Directions.
1 - Transcribe the access control passage from "Asking the Right" up to and including "right for you.".
2 - According to the access control passage, what must users get before they can access data?

Document passage.
Asking the Right Question: RBAC vs. ABAC or RBAC AND ABAC?

|Chief Scientist
Before they can access data, users must get authenticated and authorized. In this regard, access control refers to the process of obtaining access to data. This article will discuss the most common systems that organizations deploy to manage this process: role-based access control (RBAC) and attribute-based access control (ABAC).   Many activities require digital access, and the more technology people rely on, the more entry points each will need. One of the most challenging decisions you will have to make when running a business is selecting who should have access to what—an extremely important distinction as today’s organizations manage increasingly large amounts of data.   This is why we will discuss RBAC & ABAC for data access. Now, let us dive into each of them and see which option is right for you.

Information supplied.

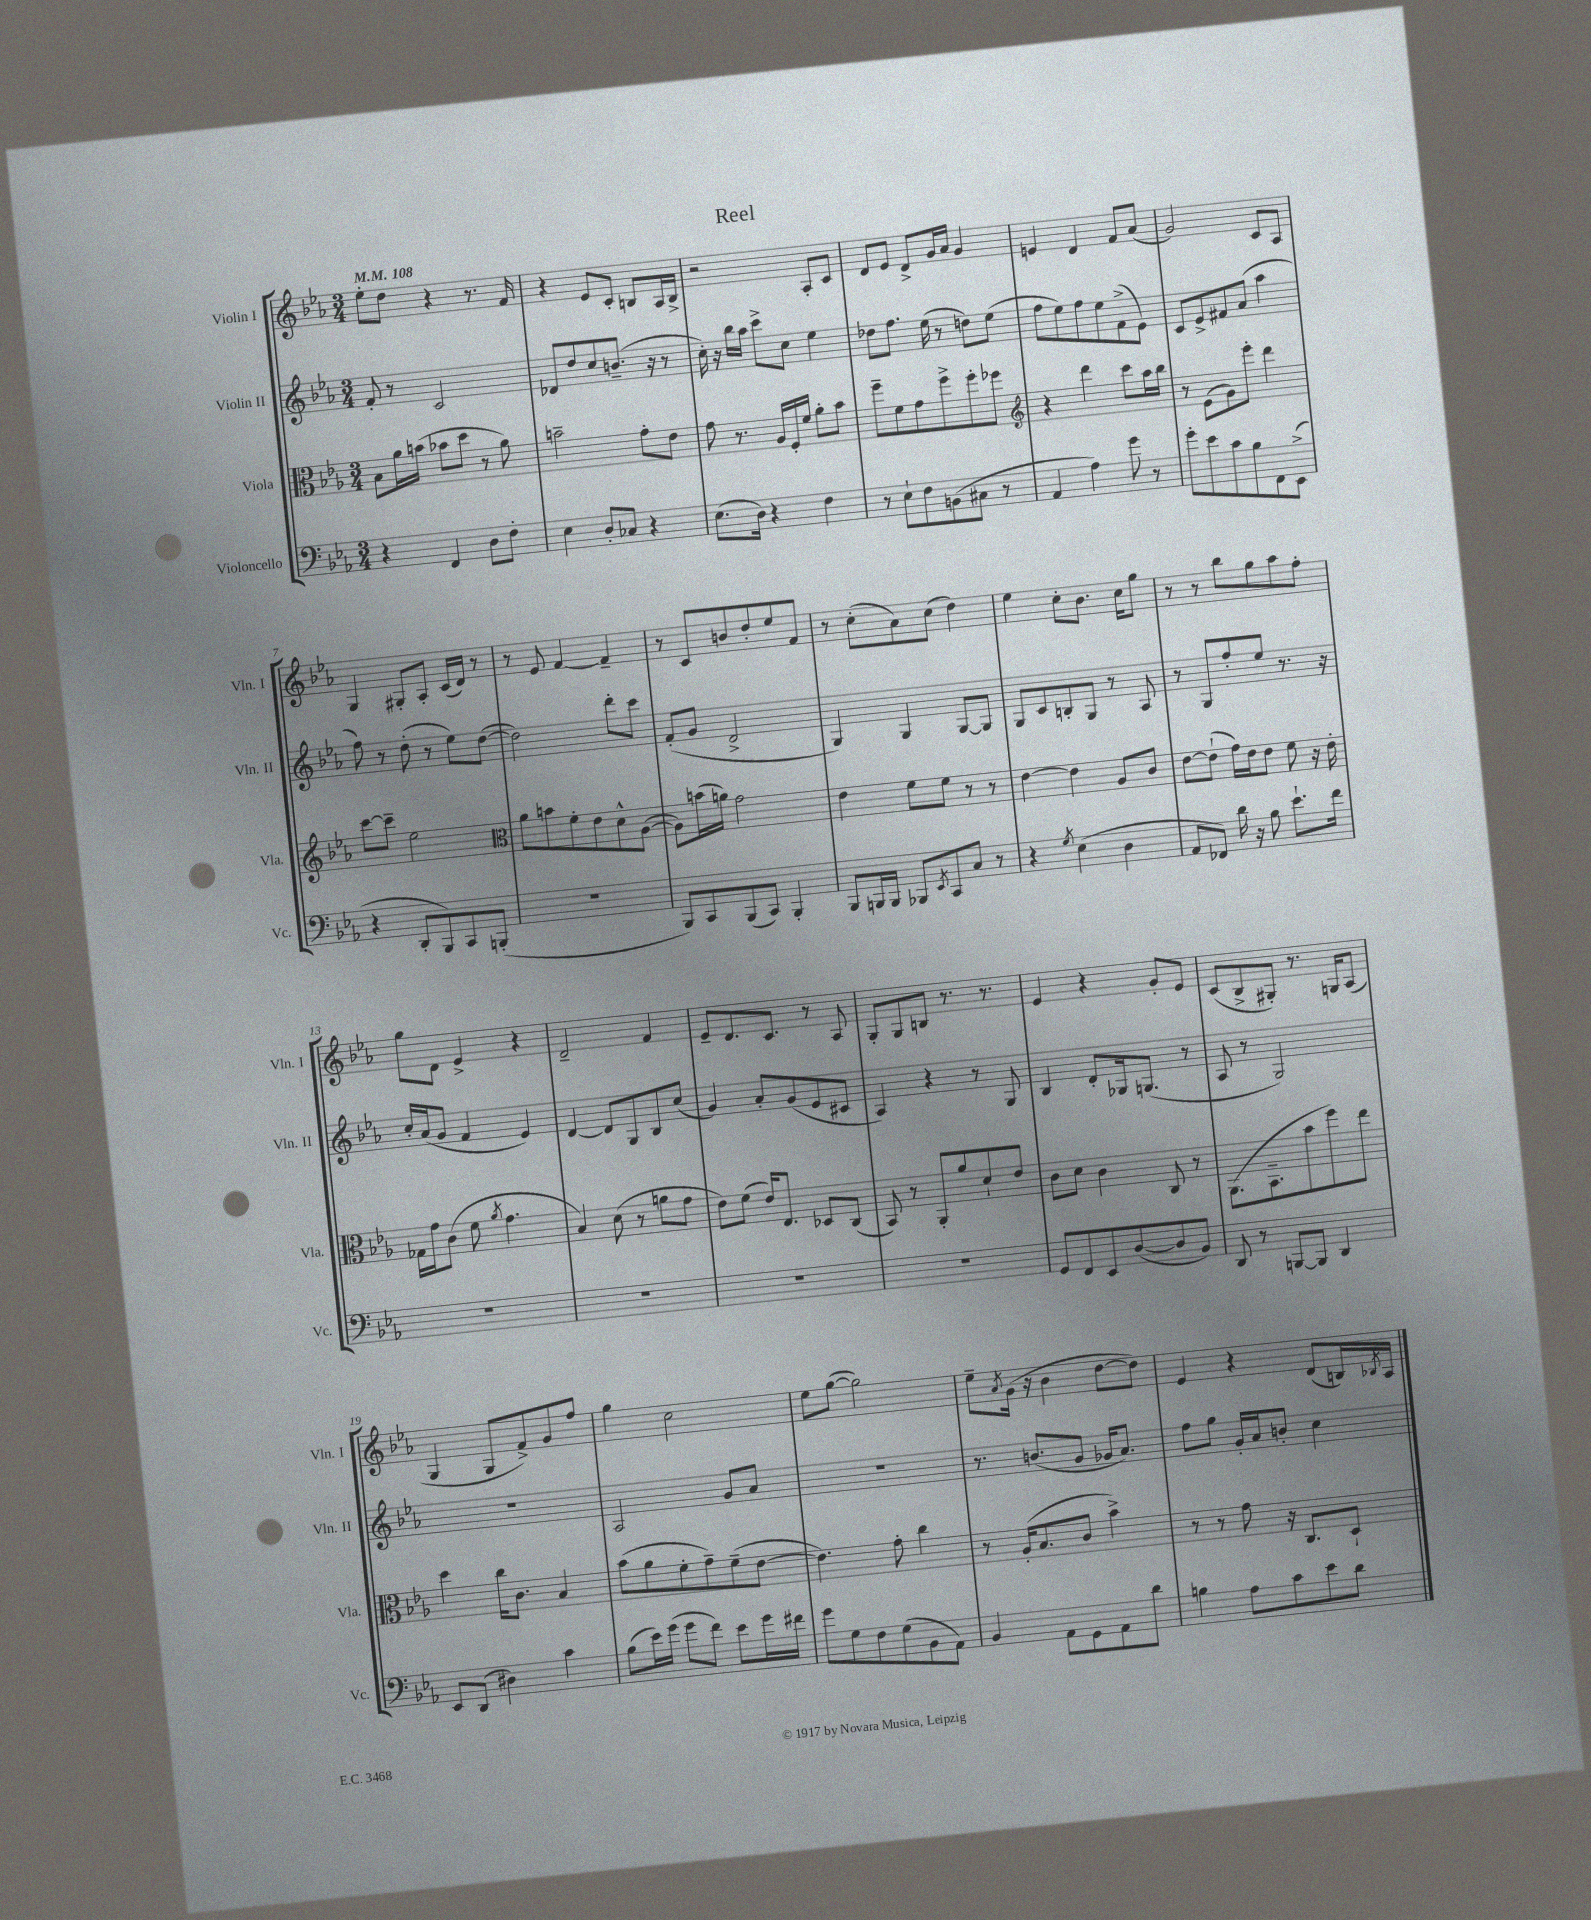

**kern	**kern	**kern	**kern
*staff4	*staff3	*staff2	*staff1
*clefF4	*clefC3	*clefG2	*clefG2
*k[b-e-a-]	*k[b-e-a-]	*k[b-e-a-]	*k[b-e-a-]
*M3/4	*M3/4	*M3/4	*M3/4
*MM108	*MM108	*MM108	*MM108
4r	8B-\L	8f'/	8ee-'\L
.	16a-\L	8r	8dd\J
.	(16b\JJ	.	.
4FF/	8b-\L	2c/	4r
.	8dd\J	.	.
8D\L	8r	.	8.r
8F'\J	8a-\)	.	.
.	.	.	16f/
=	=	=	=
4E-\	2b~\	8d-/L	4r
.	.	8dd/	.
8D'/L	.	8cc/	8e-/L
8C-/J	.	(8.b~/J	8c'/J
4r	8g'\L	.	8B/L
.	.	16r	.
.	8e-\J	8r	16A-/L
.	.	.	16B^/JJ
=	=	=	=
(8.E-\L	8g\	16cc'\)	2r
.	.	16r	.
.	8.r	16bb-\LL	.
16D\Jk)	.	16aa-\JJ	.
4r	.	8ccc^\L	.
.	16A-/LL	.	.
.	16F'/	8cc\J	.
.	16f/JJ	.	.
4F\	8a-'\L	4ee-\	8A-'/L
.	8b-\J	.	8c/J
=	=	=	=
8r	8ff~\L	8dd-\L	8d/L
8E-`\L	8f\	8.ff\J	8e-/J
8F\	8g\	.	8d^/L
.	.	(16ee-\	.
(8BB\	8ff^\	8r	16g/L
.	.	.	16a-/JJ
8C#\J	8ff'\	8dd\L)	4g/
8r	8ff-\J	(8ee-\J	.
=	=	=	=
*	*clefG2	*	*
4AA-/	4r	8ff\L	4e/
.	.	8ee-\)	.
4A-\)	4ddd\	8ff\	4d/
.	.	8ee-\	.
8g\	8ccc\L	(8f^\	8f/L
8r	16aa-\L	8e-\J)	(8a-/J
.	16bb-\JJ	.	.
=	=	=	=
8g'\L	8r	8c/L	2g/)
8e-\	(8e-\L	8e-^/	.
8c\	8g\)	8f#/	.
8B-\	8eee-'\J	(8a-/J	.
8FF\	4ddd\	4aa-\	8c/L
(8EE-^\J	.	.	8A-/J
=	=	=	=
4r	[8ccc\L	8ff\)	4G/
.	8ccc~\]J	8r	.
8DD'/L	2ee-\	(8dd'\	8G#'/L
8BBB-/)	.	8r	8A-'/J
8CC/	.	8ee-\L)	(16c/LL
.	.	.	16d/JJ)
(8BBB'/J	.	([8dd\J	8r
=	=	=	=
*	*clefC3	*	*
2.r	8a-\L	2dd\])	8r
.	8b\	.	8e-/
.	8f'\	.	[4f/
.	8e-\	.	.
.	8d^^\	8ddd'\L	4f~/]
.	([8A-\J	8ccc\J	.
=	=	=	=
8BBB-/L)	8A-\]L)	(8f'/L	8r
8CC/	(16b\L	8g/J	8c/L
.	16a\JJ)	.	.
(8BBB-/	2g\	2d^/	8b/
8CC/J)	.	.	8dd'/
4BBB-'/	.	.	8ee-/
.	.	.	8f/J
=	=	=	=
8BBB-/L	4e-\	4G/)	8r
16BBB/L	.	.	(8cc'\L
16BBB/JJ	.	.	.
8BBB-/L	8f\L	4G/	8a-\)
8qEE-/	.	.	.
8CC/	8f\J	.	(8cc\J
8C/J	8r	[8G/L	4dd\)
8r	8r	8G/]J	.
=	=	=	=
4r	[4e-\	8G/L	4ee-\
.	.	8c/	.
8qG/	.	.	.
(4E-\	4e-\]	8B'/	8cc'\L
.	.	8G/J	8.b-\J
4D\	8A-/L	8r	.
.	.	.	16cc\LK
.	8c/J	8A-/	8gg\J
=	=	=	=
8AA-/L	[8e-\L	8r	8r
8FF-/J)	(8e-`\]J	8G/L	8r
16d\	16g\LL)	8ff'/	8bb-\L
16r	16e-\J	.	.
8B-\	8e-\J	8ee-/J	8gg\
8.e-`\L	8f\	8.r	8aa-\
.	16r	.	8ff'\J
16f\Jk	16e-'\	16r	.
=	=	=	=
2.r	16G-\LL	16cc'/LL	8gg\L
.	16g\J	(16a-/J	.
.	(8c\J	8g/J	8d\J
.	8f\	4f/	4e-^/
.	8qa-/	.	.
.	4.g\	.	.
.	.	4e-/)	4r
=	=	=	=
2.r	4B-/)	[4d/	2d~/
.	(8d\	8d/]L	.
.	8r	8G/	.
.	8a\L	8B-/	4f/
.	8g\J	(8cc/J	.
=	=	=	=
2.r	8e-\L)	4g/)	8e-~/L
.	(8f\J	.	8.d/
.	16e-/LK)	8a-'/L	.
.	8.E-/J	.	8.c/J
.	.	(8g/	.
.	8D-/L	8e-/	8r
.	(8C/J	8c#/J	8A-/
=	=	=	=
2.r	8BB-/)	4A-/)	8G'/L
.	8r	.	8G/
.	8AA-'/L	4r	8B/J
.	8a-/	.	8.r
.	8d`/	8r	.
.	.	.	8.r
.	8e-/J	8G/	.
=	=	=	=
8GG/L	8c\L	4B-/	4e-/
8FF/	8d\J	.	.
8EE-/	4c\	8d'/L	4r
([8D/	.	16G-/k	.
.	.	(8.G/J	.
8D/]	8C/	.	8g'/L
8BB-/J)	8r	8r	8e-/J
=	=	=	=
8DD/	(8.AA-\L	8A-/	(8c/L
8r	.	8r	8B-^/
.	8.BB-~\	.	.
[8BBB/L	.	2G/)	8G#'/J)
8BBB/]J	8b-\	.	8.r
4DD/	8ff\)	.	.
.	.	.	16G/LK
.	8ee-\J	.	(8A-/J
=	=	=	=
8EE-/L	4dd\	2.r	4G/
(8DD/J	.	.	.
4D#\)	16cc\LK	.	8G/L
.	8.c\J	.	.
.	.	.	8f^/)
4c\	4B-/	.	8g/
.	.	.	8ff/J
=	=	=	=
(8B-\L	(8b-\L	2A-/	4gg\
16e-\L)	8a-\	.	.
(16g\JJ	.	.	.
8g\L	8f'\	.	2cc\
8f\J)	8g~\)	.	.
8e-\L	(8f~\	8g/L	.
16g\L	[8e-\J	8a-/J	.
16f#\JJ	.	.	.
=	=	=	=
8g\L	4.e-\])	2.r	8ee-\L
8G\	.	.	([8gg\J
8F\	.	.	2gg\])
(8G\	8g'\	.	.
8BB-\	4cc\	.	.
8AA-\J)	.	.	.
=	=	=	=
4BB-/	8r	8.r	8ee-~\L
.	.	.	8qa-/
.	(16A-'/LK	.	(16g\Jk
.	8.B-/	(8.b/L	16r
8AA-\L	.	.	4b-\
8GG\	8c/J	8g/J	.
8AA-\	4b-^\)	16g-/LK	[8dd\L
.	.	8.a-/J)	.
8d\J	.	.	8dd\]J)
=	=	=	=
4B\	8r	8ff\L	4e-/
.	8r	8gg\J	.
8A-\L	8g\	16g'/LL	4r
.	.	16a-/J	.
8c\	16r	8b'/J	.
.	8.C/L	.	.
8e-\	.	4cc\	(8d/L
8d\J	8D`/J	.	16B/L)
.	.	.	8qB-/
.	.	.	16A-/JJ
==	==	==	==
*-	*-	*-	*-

Solutions below.
1 -
Asking the Right Question: RBAC vs. ABAC or RBAC AND ABAC?

|Chief Scientist
Before they can access data, users must get authenticated and authorized. In this regard, access control refers to the process of obtaining access to data. This article will discuss the most common systems that organizations deploy to manage this process: role-based access control (RBAC) and attribute-based access control (ABAC).   Many activities require digital access, and the more technology people rely on, the more entry points each will need. One of the most challenging decisions you will have to make when running a business is selecting who should have access to what—an extremely important distinction as today’s organizations manage increasingly large amounts of data.   This is why we will discuss RBAC & ABAC for data access. Now, let us dive into each of them and see which option is right for you.

2 - Users must get authenticated and authorized.